To conclude, neurosteroid therapeutics can offer great promise in the treatment of postpartum depression. The rapid antidepressant effects of both brexanolone, the IV drug, and zuranolone, the oral drug, support the development of neuroactive steroids that are positive allosteric modulators of GABA and fast-acting antidepressants. These two drugs are approved, FDA approved, for postpartum depression.
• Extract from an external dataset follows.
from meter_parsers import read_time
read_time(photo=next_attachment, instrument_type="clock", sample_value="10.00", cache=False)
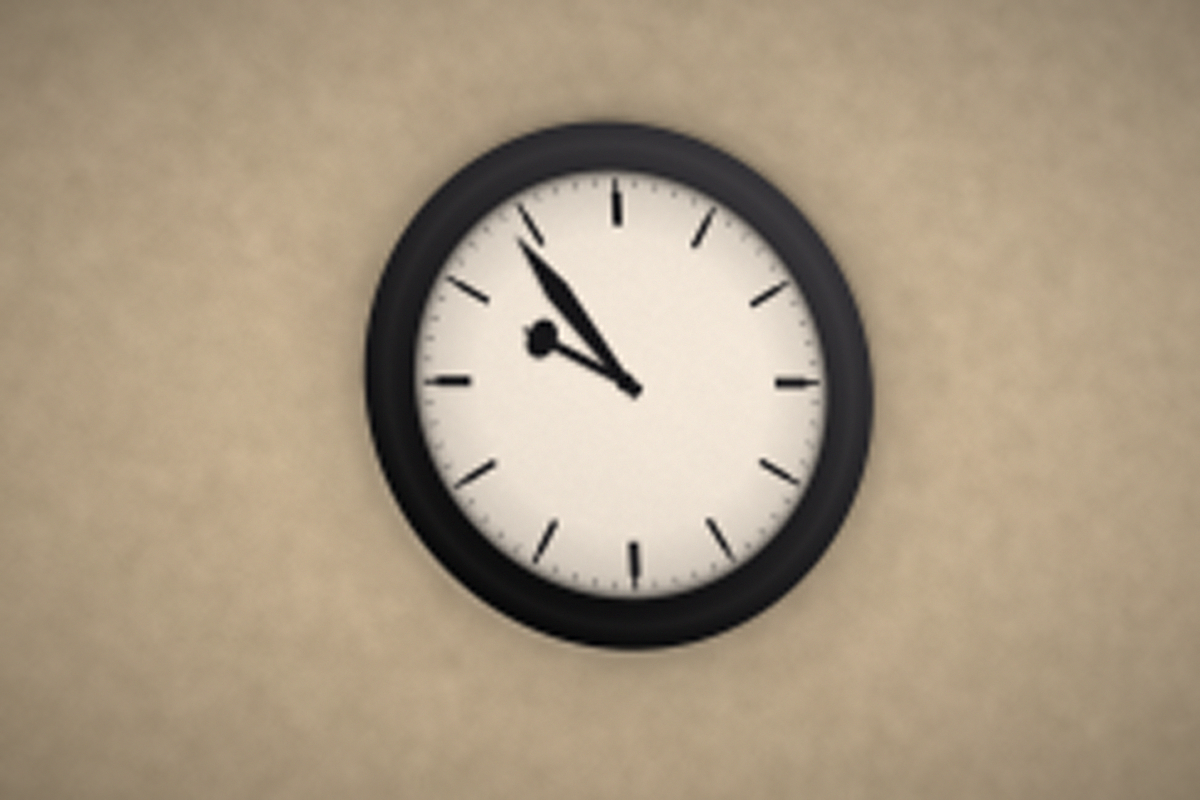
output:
9.54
[07:04 – 09:23] Conclusion: Broader Implications and Future of Neurosteroids in Depression Treatment

The role of this type of drug in major depressive disorder is still more broadly under investigation. And brexanolone is an example of using underlying hypotheses of pathophysiology to develop a novel treatment, again looking at the changing levels of neurosteroids at the time of childbirth. And the aspirational hope is that this can lead to improved outcomes for our patients by taking a precision psychiatry or precision medicine approach.

So these are innovative new drugs, and like any drug, when it hits the market, there should be healthy skepticism about going from clinical trial data to widespread general population use. Also, with any new pharmacologic agent, they generally cost significantly more. And one of the things every psychiatrist who’s thinking about prescribing for postpartum depression will weigh is that I can use a generic selective serotonin reuptake inhibitor, which has been used for years, and I can get for $5 at the local Walmart for my patient, or my patient can obtain it, versus a new drug that’s going to be significantly more costly and that we have less data about.
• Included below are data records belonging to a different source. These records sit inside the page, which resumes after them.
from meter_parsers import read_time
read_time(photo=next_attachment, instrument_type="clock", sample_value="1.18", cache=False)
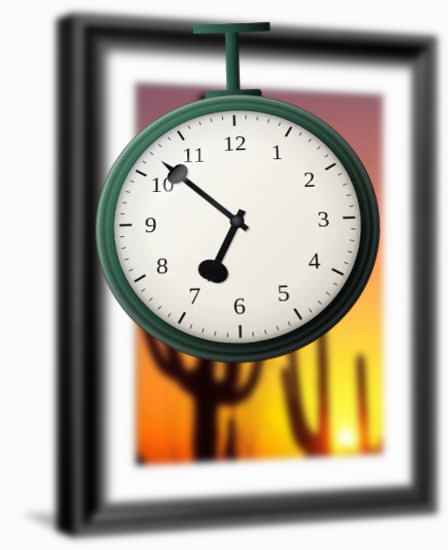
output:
6.52
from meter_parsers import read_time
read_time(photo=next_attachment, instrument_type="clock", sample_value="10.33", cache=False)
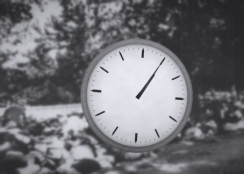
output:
1.05
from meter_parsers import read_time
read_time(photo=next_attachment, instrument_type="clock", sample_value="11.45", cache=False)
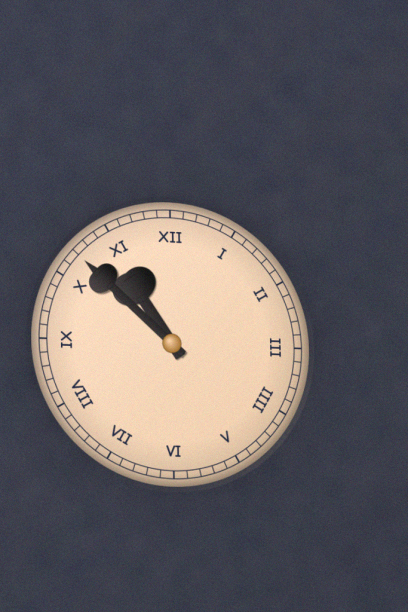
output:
10.52
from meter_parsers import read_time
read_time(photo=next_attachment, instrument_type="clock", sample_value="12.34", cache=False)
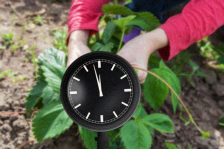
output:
11.58
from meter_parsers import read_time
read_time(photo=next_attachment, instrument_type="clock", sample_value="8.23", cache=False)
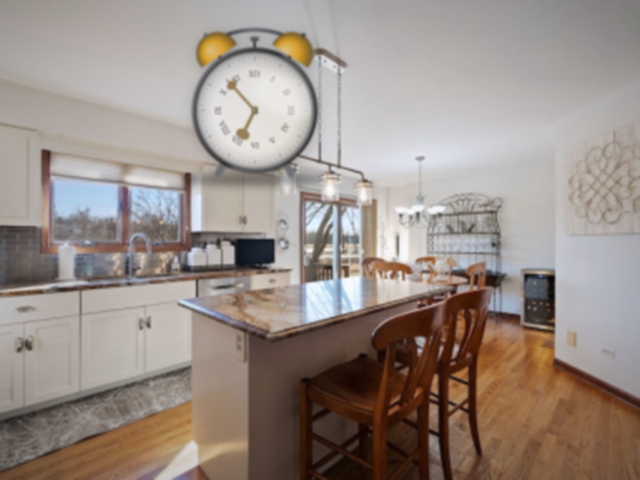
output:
6.53
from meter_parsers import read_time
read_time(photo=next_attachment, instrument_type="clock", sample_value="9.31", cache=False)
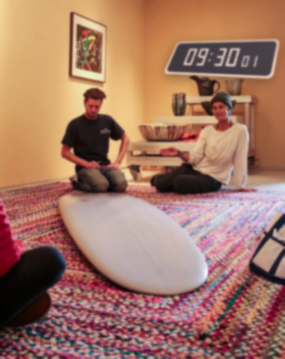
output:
9.30
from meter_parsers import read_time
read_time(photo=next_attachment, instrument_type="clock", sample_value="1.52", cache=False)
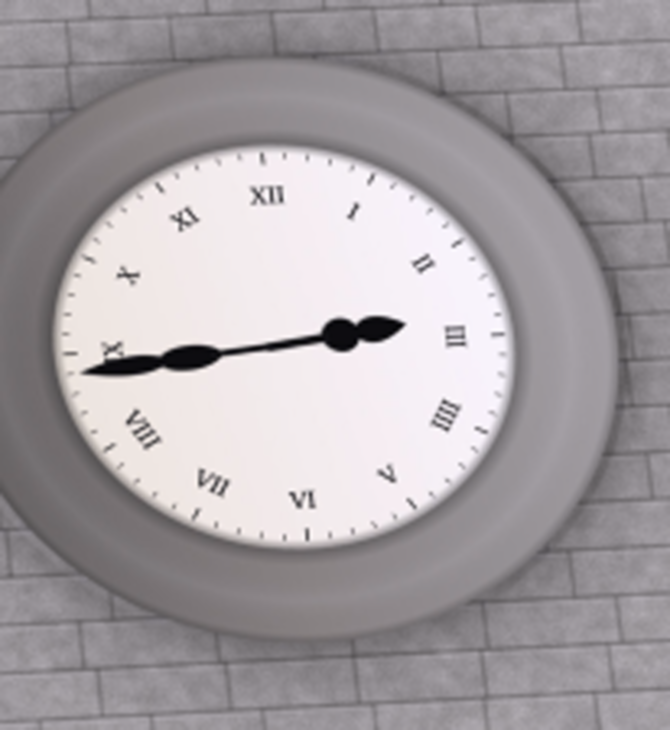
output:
2.44
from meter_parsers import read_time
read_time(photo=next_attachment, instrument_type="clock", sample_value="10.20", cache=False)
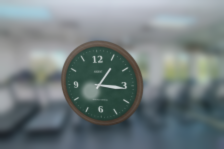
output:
1.16
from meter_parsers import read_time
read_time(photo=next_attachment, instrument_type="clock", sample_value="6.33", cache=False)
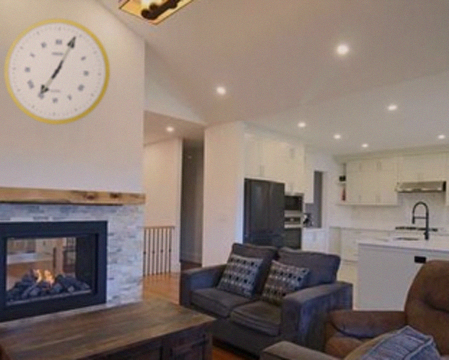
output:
7.04
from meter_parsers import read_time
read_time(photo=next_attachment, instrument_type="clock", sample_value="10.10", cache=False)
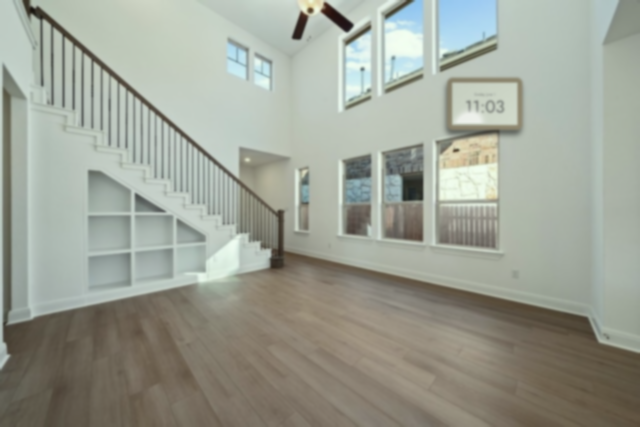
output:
11.03
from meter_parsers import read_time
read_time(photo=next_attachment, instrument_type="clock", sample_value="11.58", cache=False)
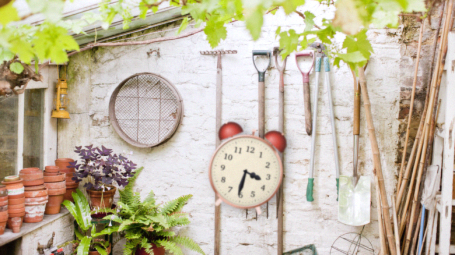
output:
3.31
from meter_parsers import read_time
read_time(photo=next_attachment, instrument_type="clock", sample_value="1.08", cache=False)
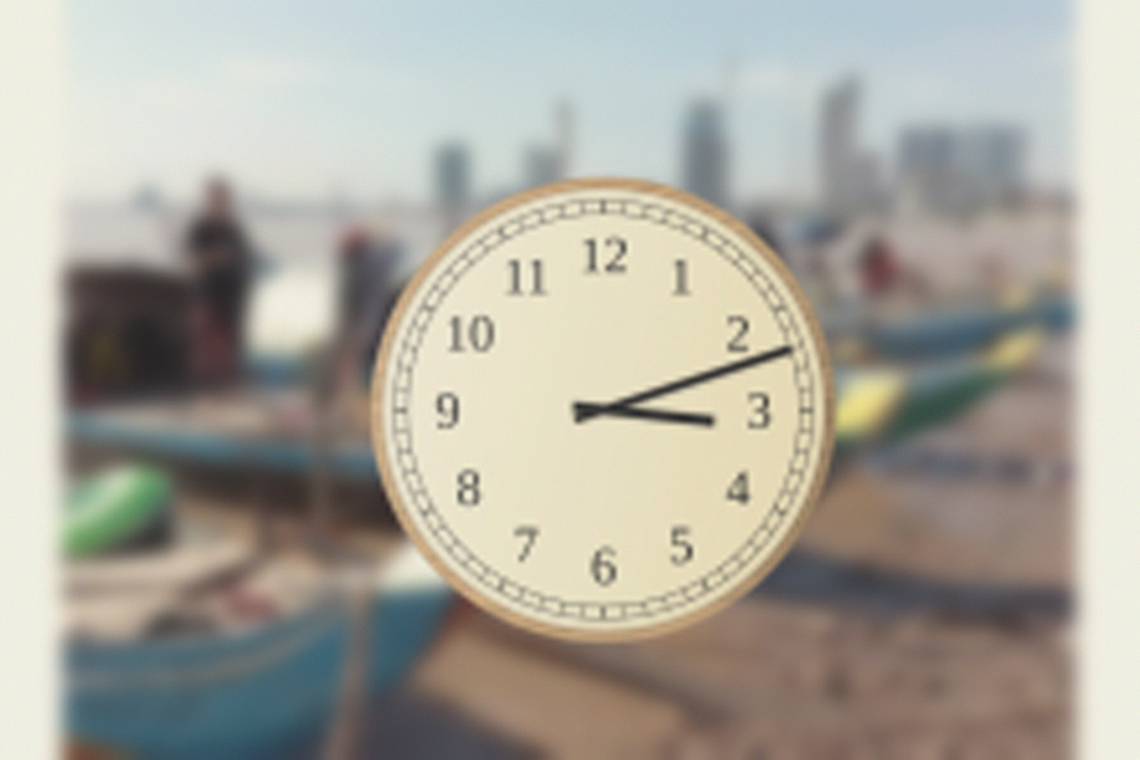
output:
3.12
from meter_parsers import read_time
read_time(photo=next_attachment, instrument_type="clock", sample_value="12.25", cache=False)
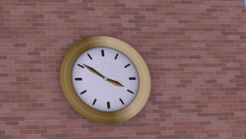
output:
3.51
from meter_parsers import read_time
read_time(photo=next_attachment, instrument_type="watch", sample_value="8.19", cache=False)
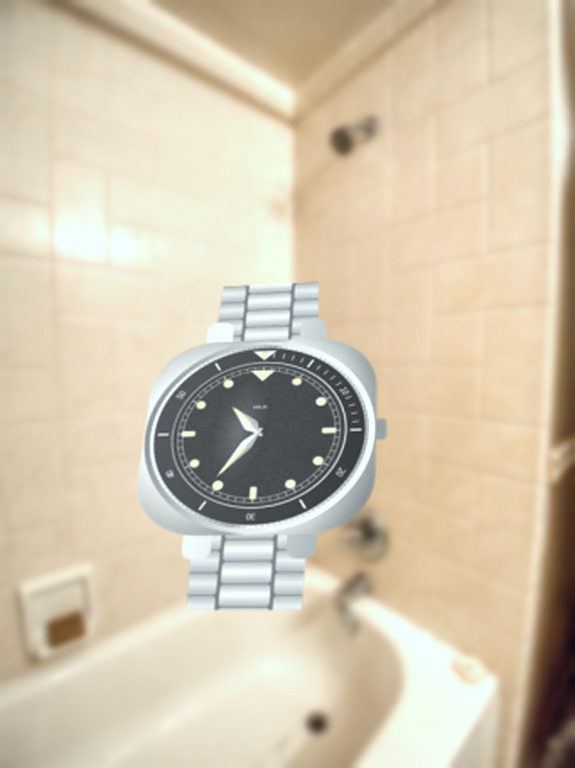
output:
10.36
And I think that the risk-benefit ratio always has to be weighed carefully for any individual patient. In the case of these drugs, the rapid onset of action, as well as the efficacy, is going to be, I think, a major advantage, assuming someone can have access to the drug and it’s covered by insurance. So I cannot understate, or overstate, actually, I cannot overstate how important it is for access and for patients to have access to drugs that are costly, because otherwise they’re not going to be able to use them.

But I think that the main point that I see is that, as psychiatrists and other doctors involved in taking care of postpartum women, including OBs, family medicine doctors, etc., that having a drug that works within a few days, and if it is highly effective, is going to be a game-changer, and if you’re someone suffering with this and it’s causing all the morbidity associated, you want something that acts quickly. And so I think that how we wrestle with access, whether patients can get it, and we evaluate over time the effectiveness, how it performs in real-world settings compared to clinical trials, will ultimately determine practice patterns. This can be applied to clinical practice because both these drugs are FDA-approved, and I think that seranilone as an oral drug is obviously much more convenient, but anyone who’s interested in trying it for a patient they’re treating with postpartum depression, it is FDA-approved, and there are certainly patients who are eager to try this.

And so I think that, again, every doctor has to weigh the access issues, the cost issues, how they ensure their patient can get the drug, and, you know, over time I think our colleagues determine what they feel comfortable with and what they see in the best interest of patients.